Sorry, I still can’t seem to figure this out. Here’s what I have for my model and guide:
def hsma_gp_model(X_obs, y_obs, X_acc, y_hyp):
alpha = pyro.sample('alpha', dist.Gamma(10, 10))
sigma = pyro.sample('sigma', dist.Gamma(8, 16))
rho = pyro.sample('rho', dist.Uniform(torch.Tensor([1e-6]), torch.Tensor([4.0])))
n_acc, _ = X_acc.size()
probs = torch.ones(n_acc) / n_acc
X = X_obs
with pyro.iarange('hyp', len(y_hyp)):
ind = pyro.sample('ind', dist.Categorical(probs=probs))

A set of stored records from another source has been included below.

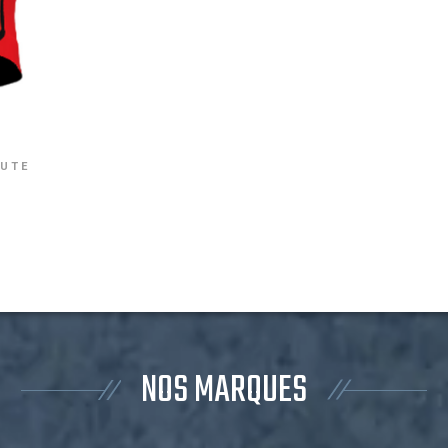
OUTE
NOS MARQUES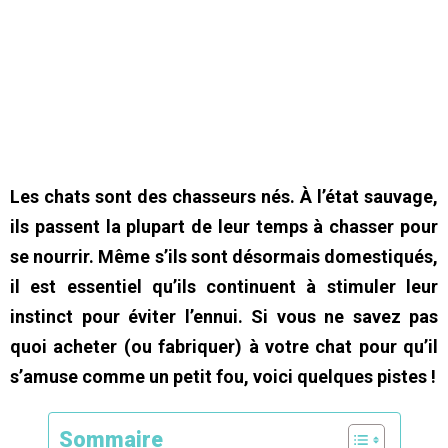
Les chats sont des chasseurs nés. À l’état sauvage,
ils passent la plupart de leur temps à chasser pour
se nourrir. Même s’ils sont désormais domestiqués,
il est essentiel qu’ils continuent à stimuler leur
instinct pour éviter l’ennui. Si vous ne savez pas
quoi acheter (ou fabriquer) à votre chat pour qu’il
s’amuse comme un petit fou, voici quelques pistes !
Sommaire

X = torch.cat([X, X_acc[ind:ind+1]])
y = torch.cat([y_obs, y_hyp])
# Covariance
n = len(X)
cov = Matern52(X, X, alpha, rho) + torch.eye(n) * (sigma + 1e-5)
L = torch.potrf(cov, upper=False)
print(L.size())
# Likelihood
return pyro.sample('f', dist.MultivariateNormal(torch.zeros(n), scale_tril=L), obs=y)
def hsma_gp_guide(X_obs, y_obs, X_acc, y_hyp):
aa = pyro.param('aa', torch.Tensor([10]), constraint=constraints.positive)
ab = pyro.param('ab', torch.Tensor([10]), constraint=constraints.positive)
ba = pyro.param('ba', torch.Tensor([8]), constraint=constraints.positive)
bb = pyro.param('bb', torch.Tensor([16]), constraint=constraints.positive)
ra = pyro.param('ra', torch.Tensor([10]), constraint=constraints.positive)
rb = pyro.param('rb', torch.Tensor([10]), constraint=constraints.positive)
n_acc, _ = X_acc.size()
alpha = pyro.sample('alpha', dist.Gamma(aa, ab))
sigma = pyro.sample('sigma', dist.Beta(ba, bb))
rho = pyro.sample('rho', dist.Gamma(ra, rb))
with pyro.iarange('hyp', len(y_hyp)):
ps = pyro.param('ps', torch.ones(n_acc) / n_acc, constraint=constraints.simplex)
ind = pyro.sample('ind', dist.Categorical(probs=ps), infer={'enumerate': 'parallel'})
return alpha, sigma, rho, inds
It’s supposed to choose rows of X_acc to fill in X during each sample.
How does iarange know how many times it needs to loop?